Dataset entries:
++++++++
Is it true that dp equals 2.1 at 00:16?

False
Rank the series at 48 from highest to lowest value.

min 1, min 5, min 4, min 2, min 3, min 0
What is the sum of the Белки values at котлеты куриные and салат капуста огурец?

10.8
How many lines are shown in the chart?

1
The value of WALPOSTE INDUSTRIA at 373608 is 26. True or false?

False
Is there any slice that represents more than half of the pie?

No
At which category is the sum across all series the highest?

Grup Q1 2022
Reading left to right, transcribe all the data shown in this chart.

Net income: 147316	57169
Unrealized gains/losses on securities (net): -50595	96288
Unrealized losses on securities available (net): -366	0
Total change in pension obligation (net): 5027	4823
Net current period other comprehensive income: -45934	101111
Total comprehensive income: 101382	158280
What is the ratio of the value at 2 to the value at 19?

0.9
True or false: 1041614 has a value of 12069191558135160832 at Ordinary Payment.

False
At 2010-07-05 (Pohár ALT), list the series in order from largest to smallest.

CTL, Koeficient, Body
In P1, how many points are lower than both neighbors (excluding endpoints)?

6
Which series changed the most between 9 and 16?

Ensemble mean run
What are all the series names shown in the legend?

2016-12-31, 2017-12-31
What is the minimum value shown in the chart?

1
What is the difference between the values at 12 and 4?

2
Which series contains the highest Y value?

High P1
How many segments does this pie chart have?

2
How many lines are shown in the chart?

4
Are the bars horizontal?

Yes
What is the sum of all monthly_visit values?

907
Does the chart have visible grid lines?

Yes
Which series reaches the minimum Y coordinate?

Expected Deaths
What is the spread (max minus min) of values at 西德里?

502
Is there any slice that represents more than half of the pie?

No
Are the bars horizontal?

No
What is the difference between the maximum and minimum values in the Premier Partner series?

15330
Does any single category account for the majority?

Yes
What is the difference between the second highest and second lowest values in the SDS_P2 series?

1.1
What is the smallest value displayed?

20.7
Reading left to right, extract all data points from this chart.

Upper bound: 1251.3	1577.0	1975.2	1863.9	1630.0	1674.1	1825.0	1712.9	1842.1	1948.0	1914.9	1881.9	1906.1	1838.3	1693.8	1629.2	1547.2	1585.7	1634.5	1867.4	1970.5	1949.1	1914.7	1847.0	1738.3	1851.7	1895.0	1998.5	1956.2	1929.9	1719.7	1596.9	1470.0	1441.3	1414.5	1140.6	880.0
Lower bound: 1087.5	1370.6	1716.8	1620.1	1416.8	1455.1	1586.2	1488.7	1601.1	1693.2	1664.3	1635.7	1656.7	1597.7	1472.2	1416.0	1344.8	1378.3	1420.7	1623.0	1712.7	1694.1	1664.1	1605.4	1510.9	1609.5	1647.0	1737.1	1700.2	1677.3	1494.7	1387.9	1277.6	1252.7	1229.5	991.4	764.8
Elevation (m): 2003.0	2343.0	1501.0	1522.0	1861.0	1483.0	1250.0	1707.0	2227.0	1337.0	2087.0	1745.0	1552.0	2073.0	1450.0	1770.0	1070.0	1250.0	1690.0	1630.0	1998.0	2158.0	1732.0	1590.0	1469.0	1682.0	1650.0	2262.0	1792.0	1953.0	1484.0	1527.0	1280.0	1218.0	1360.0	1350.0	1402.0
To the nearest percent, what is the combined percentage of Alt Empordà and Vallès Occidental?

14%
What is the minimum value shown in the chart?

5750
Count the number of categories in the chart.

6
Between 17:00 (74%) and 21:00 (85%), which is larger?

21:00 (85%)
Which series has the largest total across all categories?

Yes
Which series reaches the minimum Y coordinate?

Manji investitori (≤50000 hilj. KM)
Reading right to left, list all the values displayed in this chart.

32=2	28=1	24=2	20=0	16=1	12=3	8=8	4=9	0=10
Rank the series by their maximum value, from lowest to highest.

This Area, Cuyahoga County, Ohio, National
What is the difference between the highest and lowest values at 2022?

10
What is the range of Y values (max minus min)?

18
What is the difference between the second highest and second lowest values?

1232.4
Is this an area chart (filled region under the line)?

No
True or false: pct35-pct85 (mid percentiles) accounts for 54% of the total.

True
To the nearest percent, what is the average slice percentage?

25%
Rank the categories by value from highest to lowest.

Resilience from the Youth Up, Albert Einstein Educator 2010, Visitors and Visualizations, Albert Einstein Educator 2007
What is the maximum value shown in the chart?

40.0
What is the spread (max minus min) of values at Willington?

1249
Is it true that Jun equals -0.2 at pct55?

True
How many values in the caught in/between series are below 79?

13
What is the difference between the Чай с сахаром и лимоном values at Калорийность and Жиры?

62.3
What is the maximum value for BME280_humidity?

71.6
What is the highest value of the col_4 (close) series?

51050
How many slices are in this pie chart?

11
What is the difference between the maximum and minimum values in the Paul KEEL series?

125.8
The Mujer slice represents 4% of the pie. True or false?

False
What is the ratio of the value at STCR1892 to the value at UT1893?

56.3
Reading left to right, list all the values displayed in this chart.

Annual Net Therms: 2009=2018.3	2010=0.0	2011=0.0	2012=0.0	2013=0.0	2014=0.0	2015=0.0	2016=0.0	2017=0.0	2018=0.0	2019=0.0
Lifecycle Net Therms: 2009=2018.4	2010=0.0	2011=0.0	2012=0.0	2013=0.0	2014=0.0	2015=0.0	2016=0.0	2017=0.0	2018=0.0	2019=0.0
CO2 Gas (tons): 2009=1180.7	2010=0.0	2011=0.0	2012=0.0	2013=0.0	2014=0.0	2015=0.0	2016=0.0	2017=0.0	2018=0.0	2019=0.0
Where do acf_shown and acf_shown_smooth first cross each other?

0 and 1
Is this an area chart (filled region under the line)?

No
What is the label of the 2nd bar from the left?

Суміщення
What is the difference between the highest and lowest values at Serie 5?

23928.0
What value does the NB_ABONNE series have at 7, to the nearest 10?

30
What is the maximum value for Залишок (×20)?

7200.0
++++++++
■ Task statement
Reproduce all of the data above word for word, keeping every line unchanged.

■ Solution below
Is it true that dp equals 2.1 at 00:16?

False
Rank the series at 48 from highest to lowest value.

min 1, min 5, min 4, min 2, min 3, min 0
What is the sum of the Белки values at котлеты куриные and салат капуста огурец?

10.8
How many lines are shown in the chart?

1
The value of WALPOSTE INDUSTRIA at 373608 is 26. True or false?

False
Is there any slice that represents more than half of the pie?

No
At which category is the sum across all series the highest?

Grup Q1 2022
Reading left to right, transcribe all the data shown in this chart.

Net income: 147316	57169
Unrealized gains/losses on securities (net): -50595	96288
Unrealized losses on securities available (net): -366	0
Total change in pension obligation (net): 5027	4823
Net current period other comprehensive income: -45934	101111
Total comprehensive income: 101382	158280
What is the ratio of the value at 2 to the value at 19?

0.9
True or false: 1041614 has a value of 12069191558135160832 at Ordinary Payment.

False
At 2010-07-05 (Pohár ALT), list the series in order from largest to smallest.

CTL, Koeficient, Body
In P1, how many points are lower than both neighbors (excluding endpoints)?

6
Which series changed the most between 9 and 16?

Ensemble mean run
What are all the series names shown in the legend?

2016-12-31, 2017-12-31
What is the minimum value shown in the chart?

1
What is the difference between the values at 12 and 4?

2
Which series contains the highest Y value?

High P1
How many segments does this pie chart have?

2
How many lines are shown in the chart?

4
Are the bars horizontal?

Yes
What is the sum of all monthly_visit values?

907
Does the chart have visible grid lines?

Yes
Which series reaches the minimum Y coordinate?

Expected Deaths
What is the spread (max minus min) of values at 西德里?

502
Is there any slice that represents more than half of the pie?

No
Are the bars horizontal?

No
What is the difference between the maximum and minimum values in the Premier Partner series?

15330
Does any single category account for the majority?

Yes
What is the difference between the second highest and second lowest values in the SDS_P2 series?

1.1
What is the smallest value displayed?

20.7
Reading left to right, extract all data points from this chart.

Upper bound: 1251.3	1577.0	1975.2	1863.9	1630.0	1674.1	1825.0	1712.9	1842.1	1948.0	1914.9	1881.9	1906.1	1838.3	1693.8	1629.2	1547.2	1585.7	1634.5	1867.4	1970.5	1949.1	1914.7	1847.0	1738.3	1851.7	1895.0	1998.5	1956.2	1929.9	1719.7	1596.9	1470.0	1441.3	1414.5	1140.6	880.0
Lower bound: 1087.5	1370.6	1716.8	1620.1	1416.8	1455.1	1586.2	1488.7	1601.1	1693.2	1664.3	1635.7	1656.7	1597.7	1472.2	1416.0	1344.8	1378.3	1420.7	1623.0	1712.7	1694.1	1664.1	1605.4	1510.9	1609.5	1647.0	1737.1	1700.2	1677.3	1494.7	1387.9	1277.6	1252.7	1229.5	991.4	764.8
Elevation (m): 2003.0	2343.0	1501.0	1522.0	1861.0	1483.0	1250.0	1707.0	2227.0	1337.0	2087.0	1745.0	1552.0	2073.0	1450.0	1770.0	1070.0	1250.0	1690.0	1630.0	1998.0	2158.0	1732.0	1590.0	1469.0	1682.0	1650.0	2262.0	1792.0	1953.0	1484.0	1527.0	1280.0	1218.0	1360.0	1350.0	1402.0
To the nearest percent, what is the combined percentage of Alt Empordà and Vallès Occidental?

14%
What is the minimum value shown in the chart?

5750
Count the number of categories in the chart.

6
Between 17:00 (74%) and 21:00 (85%), which is larger?

21:00 (85%)
Which series has the largest total across all categories?

Yes
Which series reaches the minimum Y coordinate?

Manji investitori (≤50000 hilj. KM)
Reading right to left, list all the values displayed in this chart.

32=2	28=1	24=2	20=0	16=1	12=3	8=8	4=9	0=10
Rank the series by their maximum value, from lowest to highest.

This Area, Cuyahoga County, Ohio, National
What is the difference between the highest and lowest values at 2022?

10
What is the range of Y values (max minus min)?

18
What is the difference between the second highest and second lowest values?

1232.4
Is this an area chart (filled region under the line)?

No
True or false: pct35-pct85 (mid percentiles) accounts for 54% of the total.

True
To the nearest percent, what is the average slice percentage?

25%
Rank the categories by value from highest to lowest.

Resilience from the Youth Up, Albert Einstein Educator 2010, Visitors and Visualizations, Albert Einstein Educator 2007
What is the maximum value shown in the chart?

40.0
What is the spread (max minus min) of values at Willington?

1249
Is it true that Jun equals -0.2 at pct55?

True
How many values in the caught in/between series are below 79?

13
What is the difference between the Чай с сахаром и лимоном values at Калорийность and Жиры?

62.3
What is the maximum value for BME280_humidity?

71.6
What is the highest value of the col_4 (close) series?

51050
How many slices are in this pie chart?

11
What is the difference between the maximum and minimum values in the Paul KEEL series?

125.8
The Mujer slice represents 4% of the pie. True or false?

False
What is the ratio of the value at STCR1892 to the value at UT1893?

56.3
Reading left to right, list all the values displayed in this chart.

Annual Net Therms: 2009=2018.3	2010=0.0	2011=0.0	2012=0.0	2013=0.0	2014=0.0	2015=0.0	2016=0.0	2017=0.0	2018=0.0	2019=0.0
Lifecycle Net Therms: 2009=2018.4	2010=0.0	2011=0.0	2012=0.0	2013=0.0	2014=0.0	2015=0.0	2016=0.0	2017=0.0	2018=0.0	2019=0.0
CO2 Gas (tons): 2009=1180.7	2010=0.0	2011=0.0	2012=0.0	2013=0.0	2014=0.0	2015=0.0	2016=0.0	2017=0.0	2018=0.0	2019=0.0
Where do acf_shown and acf_shown_smooth first cross each other?

0 and 1
Is this an area chart (filled region under the line)?

No
What is the label of the 2nd bar from the left?

Суміщення
What is the difference between the highest and lowest values at Serie 5?

23928.0
What value does the NB_ABONNE series have at 7, to the nearest 10?

30
What is the maximum value for Залишок (×20)?

7200.0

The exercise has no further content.